窗口上方掛著小黑板:“土豆炒茄子4.5元,圓白菜炒肉4.5元,洋蔥炒肉4.5元,豆芽菜炒肉4元。”旁邊貼著一張泛黃的紙:“請自覺維護環境衛生,禁止隨地吐痰,如有違者罰款10元!”
黑板和黃紙中間貼著張簇新的A4打印紙:“通知-因米麵近日來持續漲價,食堂主食從今日起調整價格如下:花卷、饅頭,由原來的每個0.4元調整為0.45元;糖包由原來的每個0.5元調整為0.55元;米飯每碗0.6元(以小白碗為標準),半碗0.3元;米粥每勺0.6元,半勺0.3元;少於半碗、半勺不售。某某老年公寓,某年某月某日。”

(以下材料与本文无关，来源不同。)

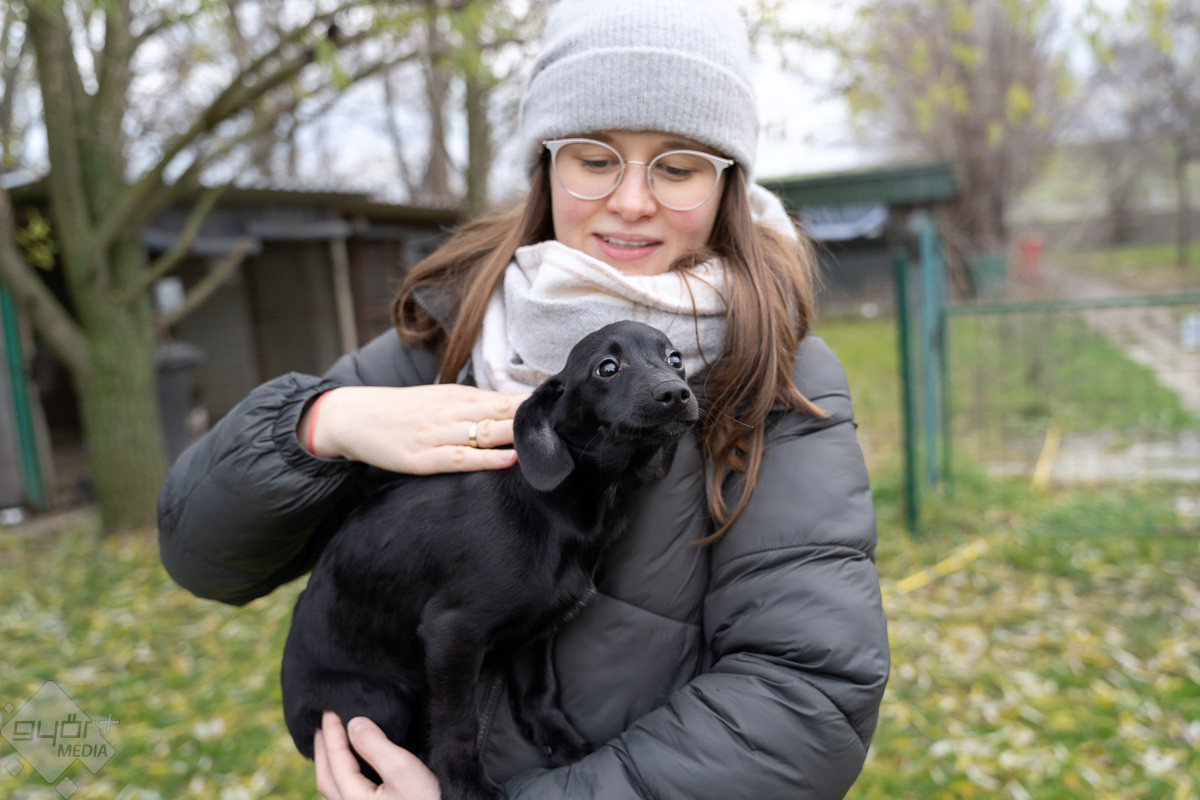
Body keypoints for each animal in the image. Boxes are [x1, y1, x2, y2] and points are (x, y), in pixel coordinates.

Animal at [281, 320, 700, 800]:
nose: (676, 393)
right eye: (607, 368)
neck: (559, 507)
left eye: (675, 359)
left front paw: (559, 740)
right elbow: (457, 721)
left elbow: (538, 689)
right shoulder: (452, 633)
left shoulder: (540, 628)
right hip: (379, 701)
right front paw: (465, 785)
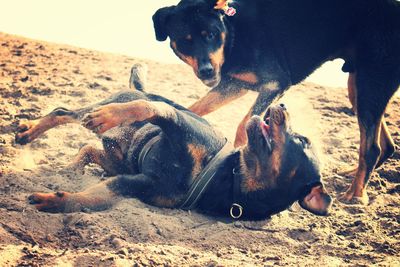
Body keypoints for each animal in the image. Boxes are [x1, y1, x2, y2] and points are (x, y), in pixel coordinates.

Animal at [14, 66, 332, 221]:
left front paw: (55, 201)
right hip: (102, 115)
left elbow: (90, 199)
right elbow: (151, 108)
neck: (229, 179)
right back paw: (31, 132)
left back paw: (72, 166)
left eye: (302, 140)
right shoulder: (181, 122)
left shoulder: (137, 184)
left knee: (91, 150)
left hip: (119, 160)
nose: (283, 104)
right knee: (64, 112)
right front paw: (109, 116)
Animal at [153, 0, 400, 205]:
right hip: (357, 86)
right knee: (386, 145)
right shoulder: (234, 84)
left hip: (371, 80)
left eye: (211, 34)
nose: (205, 70)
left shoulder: (274, 84)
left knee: (372, 147)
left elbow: (244, 123)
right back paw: (354, 174)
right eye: (185, 41)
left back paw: (355, 194)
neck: (234, 34)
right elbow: (195, 108)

老張給我們的一遝材料裏有他的個人簡介:.中國美術家協會會員,市政委員,納入《世界名人錄》《中國文藝家傳集》《中國美術選集》《全國自學人才薈萃》《20世紀中日書畫名匠集》等。獲全國自學成才榮譽證書,世界傑出華人藝術家稱號,十四歲參加市展,二十二歲始入國展,作品在國內外展出和被收藏,現創作係列油畫幾十幅,作品《戰爭·和平·博愛》對人類作出了特殊奉獻。
都是數字,都是羅列,似乎毫不相幹。